------ TEXT BLOCK ------
The decade of the turbulent sixties, and especially years from 1964 to 1969, were the times of very traumatic issues that affected the general population and the government. The Civil Rights Movement of 1964 was mainly dealing with discrimination and segregation of the Negroes in the United States. Though the Negroes of the time constituted the most discussed social group, there were also several religious factions, women, and other categories of citizens that were discriminated against and segregated.
The Civil Rights Movement of 1964 was aimed at providing equal rights in all American institutions like education, religion and politics. The Negroes of this time were also fighting for equal rights and de-segregation. The Negro race wanted to be better educated so they could have more opportunities to improve their standing in the communities they lived in; they also wanted to transcend from working as slaves and low paying jobs to becoming doctors and lawyers. The movement also gave the Negro race a better chance to express their ideas in a more direct way.
This movement gave the Negro race more freedom, but also involved a lot of compromises they had to make, and some thought that they had to make too many, and the white race did not have to make much. They wanted to communicate what happened to them in all aspects of living as Americans. They wanted to be treated fairly, but the Whites still thought that they were better and would not let them move forward no matter how hard they tried. This group fought hard for their wishes, and though now the struggle is on hold, for some people even today it still exists.
Institutions were Important
All the institutions during this time were important even though some politicians did not think so for the African-American contemporaries. The main institutions that were affected by this movement were educational, religious and socio-political ones. The movement was started by The President of the United States for he was trying to bring about a more peaceful nation. LBJ had to come up with ideas to promote safety for everyone. At this time in history there were many different factions that did not want these types of people to live better than them.
------ DATASET EXTRACT ------
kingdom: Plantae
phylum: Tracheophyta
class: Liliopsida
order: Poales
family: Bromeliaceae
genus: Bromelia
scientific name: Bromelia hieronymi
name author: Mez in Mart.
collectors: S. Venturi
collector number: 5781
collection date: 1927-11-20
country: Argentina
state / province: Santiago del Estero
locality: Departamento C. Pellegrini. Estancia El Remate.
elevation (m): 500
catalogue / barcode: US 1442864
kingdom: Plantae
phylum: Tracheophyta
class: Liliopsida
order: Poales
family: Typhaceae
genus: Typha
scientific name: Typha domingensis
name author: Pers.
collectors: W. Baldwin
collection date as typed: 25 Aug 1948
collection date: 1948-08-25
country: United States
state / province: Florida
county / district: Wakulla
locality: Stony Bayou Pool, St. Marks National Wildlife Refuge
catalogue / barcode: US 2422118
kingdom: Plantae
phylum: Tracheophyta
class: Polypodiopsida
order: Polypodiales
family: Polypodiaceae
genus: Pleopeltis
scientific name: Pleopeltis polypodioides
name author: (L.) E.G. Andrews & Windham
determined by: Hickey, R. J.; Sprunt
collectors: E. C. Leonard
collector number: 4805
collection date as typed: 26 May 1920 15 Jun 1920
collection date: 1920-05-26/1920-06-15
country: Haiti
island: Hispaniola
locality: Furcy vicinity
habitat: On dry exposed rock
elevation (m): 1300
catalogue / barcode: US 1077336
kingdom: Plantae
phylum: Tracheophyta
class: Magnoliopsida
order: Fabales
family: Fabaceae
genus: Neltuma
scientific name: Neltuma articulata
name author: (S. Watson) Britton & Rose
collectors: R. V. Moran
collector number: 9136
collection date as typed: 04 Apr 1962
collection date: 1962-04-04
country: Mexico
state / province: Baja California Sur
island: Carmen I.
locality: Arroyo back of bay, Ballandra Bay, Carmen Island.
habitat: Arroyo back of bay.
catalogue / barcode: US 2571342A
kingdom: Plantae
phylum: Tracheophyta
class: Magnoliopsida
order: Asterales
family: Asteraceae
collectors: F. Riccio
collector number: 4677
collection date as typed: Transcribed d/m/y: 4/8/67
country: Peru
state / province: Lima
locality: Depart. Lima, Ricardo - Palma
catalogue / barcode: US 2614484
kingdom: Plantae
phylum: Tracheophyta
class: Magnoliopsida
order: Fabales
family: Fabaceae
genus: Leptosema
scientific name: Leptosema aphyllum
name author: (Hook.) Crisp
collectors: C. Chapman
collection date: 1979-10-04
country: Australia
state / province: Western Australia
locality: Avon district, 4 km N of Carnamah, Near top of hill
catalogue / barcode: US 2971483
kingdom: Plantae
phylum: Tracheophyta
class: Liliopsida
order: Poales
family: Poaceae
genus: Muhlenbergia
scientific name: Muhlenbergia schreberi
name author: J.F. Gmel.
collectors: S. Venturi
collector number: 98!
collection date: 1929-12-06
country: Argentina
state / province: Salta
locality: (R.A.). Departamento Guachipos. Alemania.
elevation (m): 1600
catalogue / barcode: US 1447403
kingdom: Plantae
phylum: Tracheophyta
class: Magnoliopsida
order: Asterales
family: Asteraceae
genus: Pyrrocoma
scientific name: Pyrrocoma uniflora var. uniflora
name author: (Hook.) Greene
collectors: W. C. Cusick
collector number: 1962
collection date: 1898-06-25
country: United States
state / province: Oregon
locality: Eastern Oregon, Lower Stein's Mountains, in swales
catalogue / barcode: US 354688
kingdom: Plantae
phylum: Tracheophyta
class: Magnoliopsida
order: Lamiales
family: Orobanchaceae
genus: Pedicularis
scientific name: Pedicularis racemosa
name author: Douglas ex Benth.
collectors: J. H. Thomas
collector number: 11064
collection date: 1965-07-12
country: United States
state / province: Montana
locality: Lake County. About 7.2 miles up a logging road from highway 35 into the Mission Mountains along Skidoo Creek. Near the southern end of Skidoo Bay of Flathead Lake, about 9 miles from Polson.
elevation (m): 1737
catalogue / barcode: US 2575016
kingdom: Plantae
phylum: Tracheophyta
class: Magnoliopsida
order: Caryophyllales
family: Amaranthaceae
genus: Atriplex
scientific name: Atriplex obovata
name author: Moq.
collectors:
------
TASKS AND EXERCISES:
1. In the civil rights text, which American institutions does its second paragraph name as the areas where the movement sought equal rights?
2. Duplicate everything in the civil rights text from "The Civil Rights Movement of 1964 was aimed" down to "more direct way.".

WORKED SOLUTIONS:
1. Education, religion, politics

2.
The Civil Rights Movement of 1964 was aimed at providing equal rights in all American institutions like education, religion and politics. The Negroes of this time were also fighting for equal rights and de-segregation. The Negro race wanted to be better educated so they could have more opportunities to improve their standing in the communities they lived in; they also wanted to transcend from working as slaves and low paying jobs to becoming doctors and lawyers. The movement also gave the Negro race a better chance to express their ideas in a more direct way.